▶ **Text provided**:
:::::

README.md

KafkaEx
========

[![Unit Tests](https://github.com/kafkaex/kafka_ex/actions/workflows/unit-tests.yml/badge.svg)](https://github.com/kafkaex/kafka_ex/actions/workflows/unit-tests.yml)
[![Integration Tests](https://github.com/kafkaex/kafka_ex/actions/workflows/integration-tests.yml/badge.svg)](https://github.com/kafkaex/kafka_ex/actions/workflows/integration-tests.yml)
[![Static Checks](https://github.com/kafkaex/kafka_ex/actions/workflows/static-checks.yml/badge.svg)](https://github.com/kafkaex/kafka_ex/actions/workflows/static-checks.yml)
[![Coverage Status](https://coveralls.io/repos/github/kafkaex/kafka_ex/badge.svg?branch=master)](https://coveralls.io/github/kafkaex/kafka_ex?branch=master)
[![Hex.pm version](https://img.shields.io/hexpm/v/kafka_ex.svg?style=flat-square)](https://hex.pm/packages/kafka_ex)

:::::

▶ **Written task**: Give the label text of each badge in the README above.

:::::

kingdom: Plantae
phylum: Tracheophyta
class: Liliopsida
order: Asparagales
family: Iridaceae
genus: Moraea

:::::

▶ **Task response**:
Unit Tests
Integration Tests
Static Checks
Coverage Status
Hex.pm version